A video fell into my electronic lap this week, and not the kind of video you see in sports these days. It's not video of an NFL champion illegally taping another team's sideline. It's not a baseball superstar testifying before Congress. It wasn't shot from a police cruiser.

Billy Gillispie was caught on tape -- and it's good. (US Presswire)  
Billy Gillispie was caught on tape -- and it's good. (US Presswire)  
This video was a reminder that the sports people we write about and read about and scream about aren't always the two-dimensional characters we like to imagine. This video was a reminder and a lesson, and while it's a reminder I'll probably forget at some point, for now it feels good to remember, and to know.

Billy Gillispie isn't just a famous basketball coach. He's something better -- he's a human being.

Extrapolated further, that means they're all human beings. That's the reminder. That's the lesson. And this is not me preaching to you. This is me preaching to me, driving home the point inwardly, after watching this home video taken within hours of Kentucky's 63-58 victory against Arkansas on Saturday.

The video starts with Gillispie greeting roughly 500 Kentucky students nearing the end of a 24-hour marathon to raise money for the UK Pediatric Oncology Clinic. Pediatric oncology is fancy talk for "children with cancer," and there's nothing fancy about that. Gillispie wasn't trying to be fancy, wasn't trying to be a star. He was just trying to thank the students for raising nearly $415,000 to help children with cancer.

One student had walked over to Rupp Arena to invite Gillispie to the event. He agreed to come, then walked on stage and was given a microphone. Gillispie tried to say a few words but couldn't. He paused. The crowd laughed. The crowd misunderstood. Gillispie wasn't trying to be dramatic. He was trying not to burst into tears.

"I'm going to have a hard time getting through this deal," he finally said. "They just asked me to come over, and I'm kicking myself in the rear end for not knowing what was going on the last 24 hours."

Gillispie went on to thank the students, saying, "What you're doing, what you've done the last 24 hours, that's what makes life worth living, because you're giving someone else a chance to have a better life than they might have."

Gillispie then turned and gestured to the children, some of them bald, on the stage.

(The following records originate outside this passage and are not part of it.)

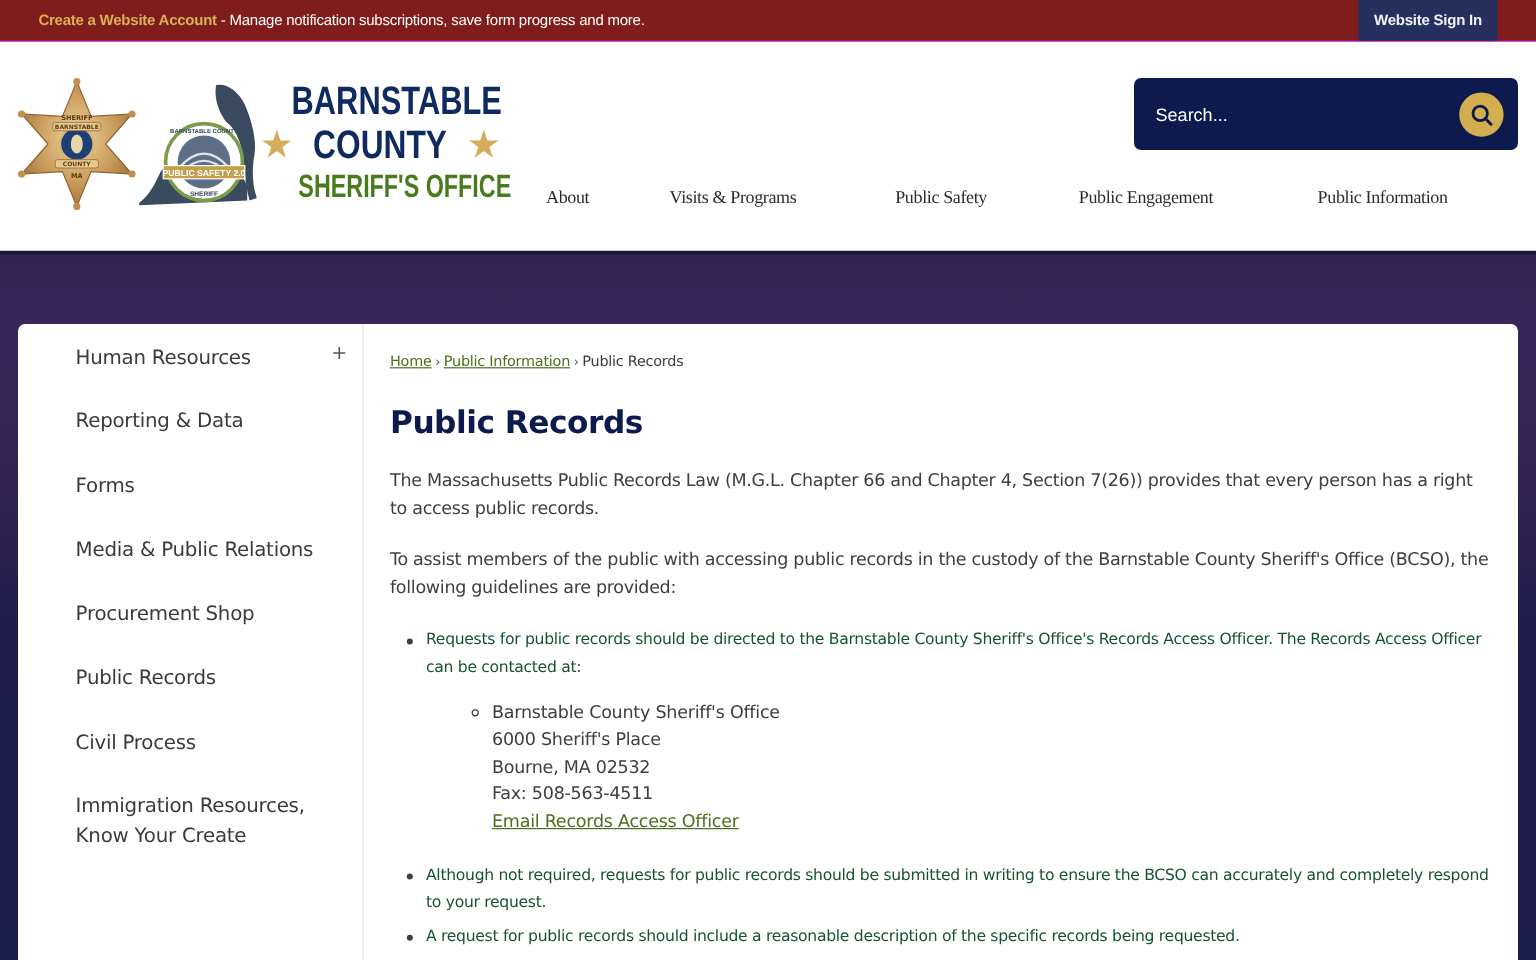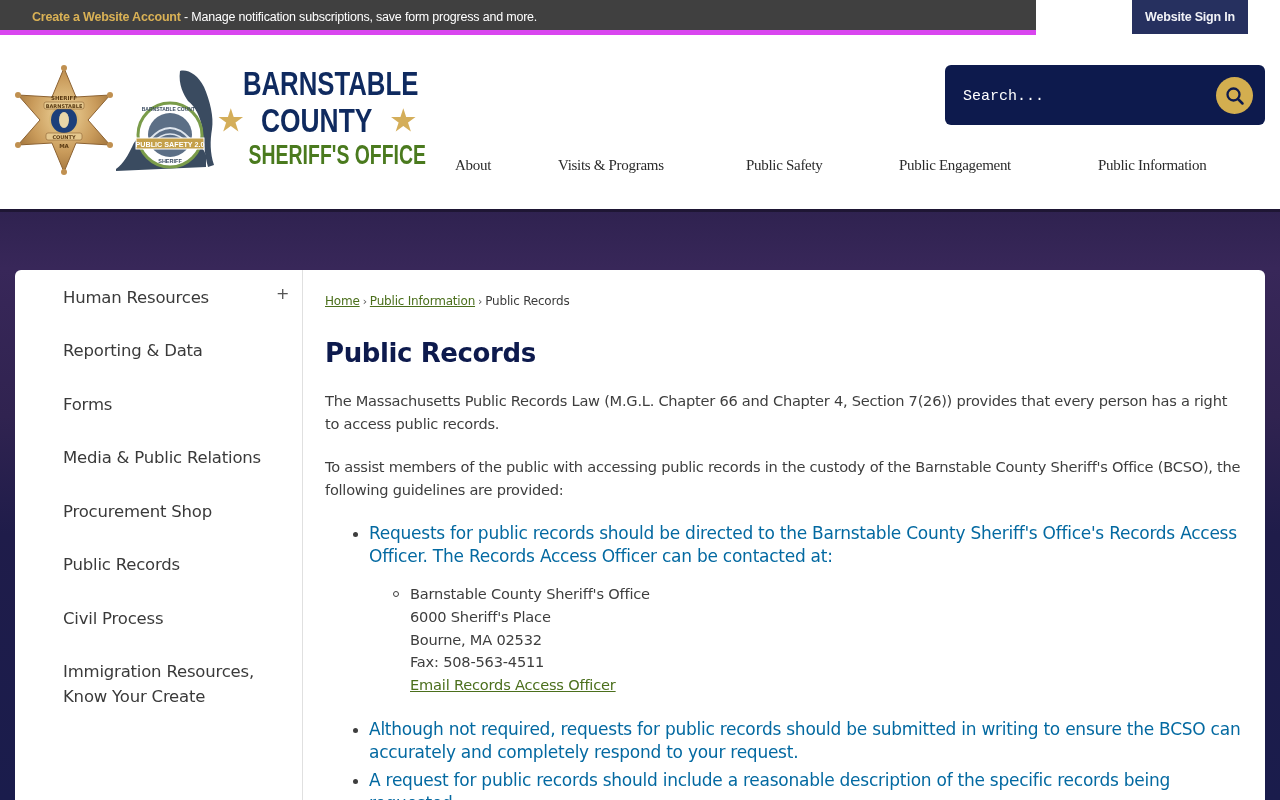"Create a Website Account -" .topbar { background: #404040 -> #7f1d1d; border-bottom: 5px solid #d946ef -> 1px solid #d946ef; width: 1036px -> 1280px }
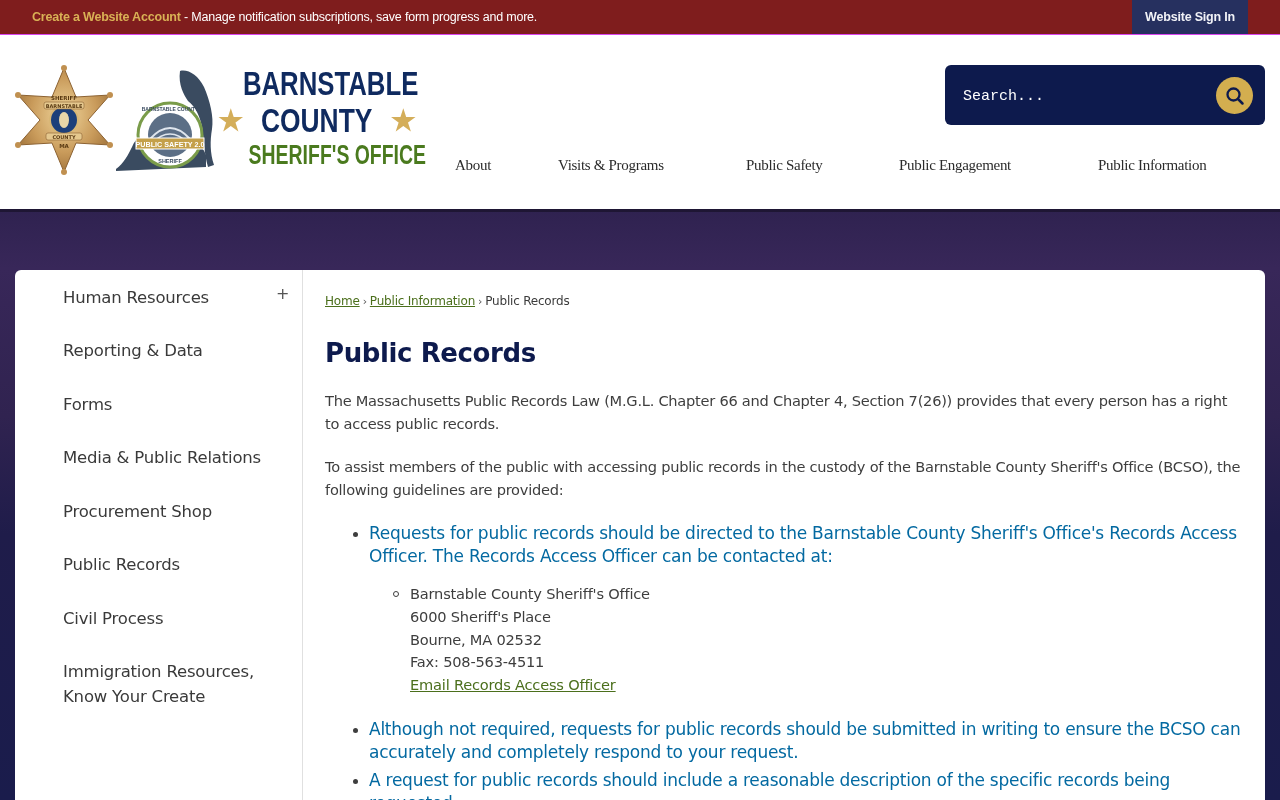"Search..." .search input { font-family: Liberation Mono, monospace -> Liberation Sans, sans-serif }
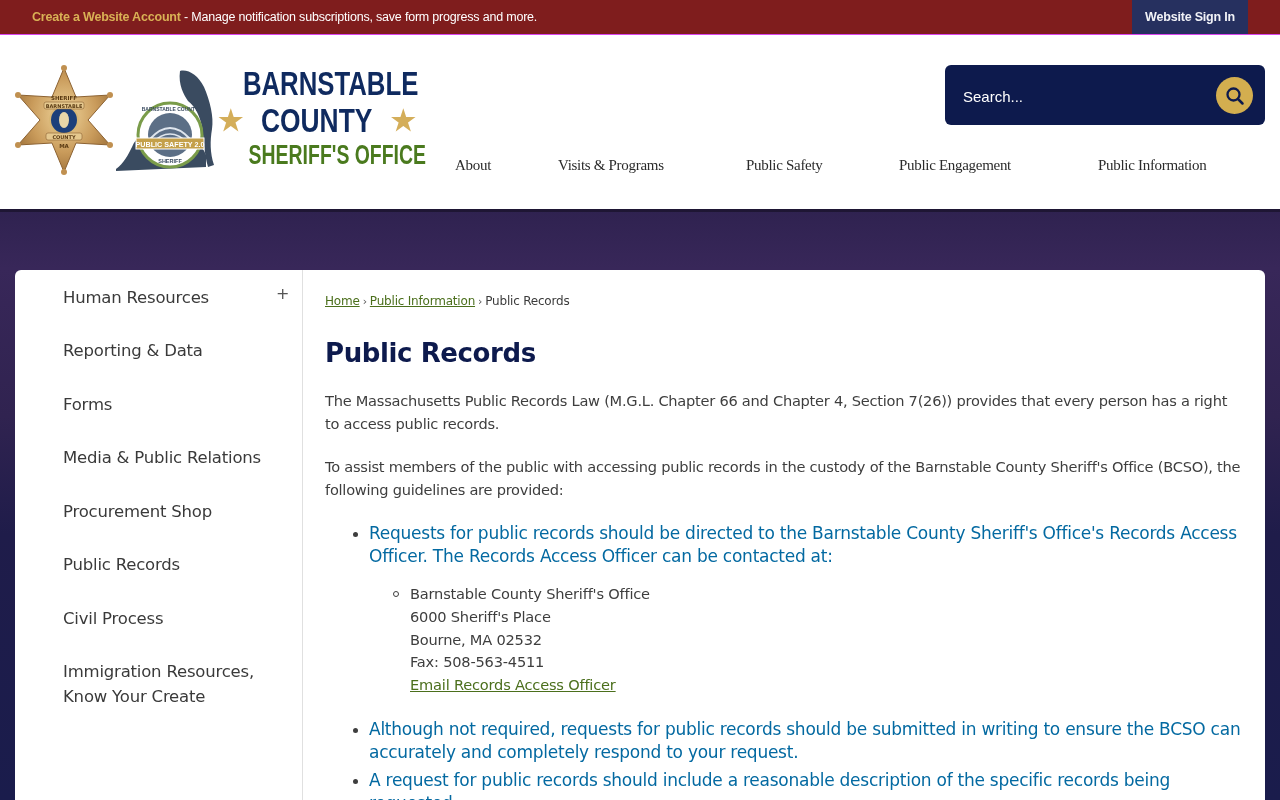"Requests for public records should" .bullet { color: #0369a1 -> #14532d; font-size: 17px -> 13px; left: 44px -> 30px }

"Y'all are big stars," Gillispie told the college students, "but here's the real big stars right here. These young people right here have more courage than all of us put together. They keep fighting, and the parents are tougher than nails, just tough every single day."

And so went another day in the life of Billy Gillispie. Wake up. Beat Arkansas in front of 23,000 fans at Rupp Arena. Talk about it to the media. Go to a cancer-fighting rally. Hug a kid. Cry. It was just a few moments, but how many of those moments happen without our knowing about it? How many other moments in how many other famous lives?

Dayton coach Brian Gregory does grunt work for a local charity, Secret Smiles, that donates beds to poor families. He goes out in a truck and delivers a bed. He doesn't introduce himself. He's not there as the Dayton head basketball coach. He's just a guy and a truck.

For years Duke coach Mike Krzyzewski has saved the best seat at Cameron Indoor Stadium for a Duke fan with Down Syndrome, putting the man behind his own chair on the bench. I don't know the man's name or his connection to Krzyzewski. Neither Coach K nor the school wants to talk about it. It's not about publicity.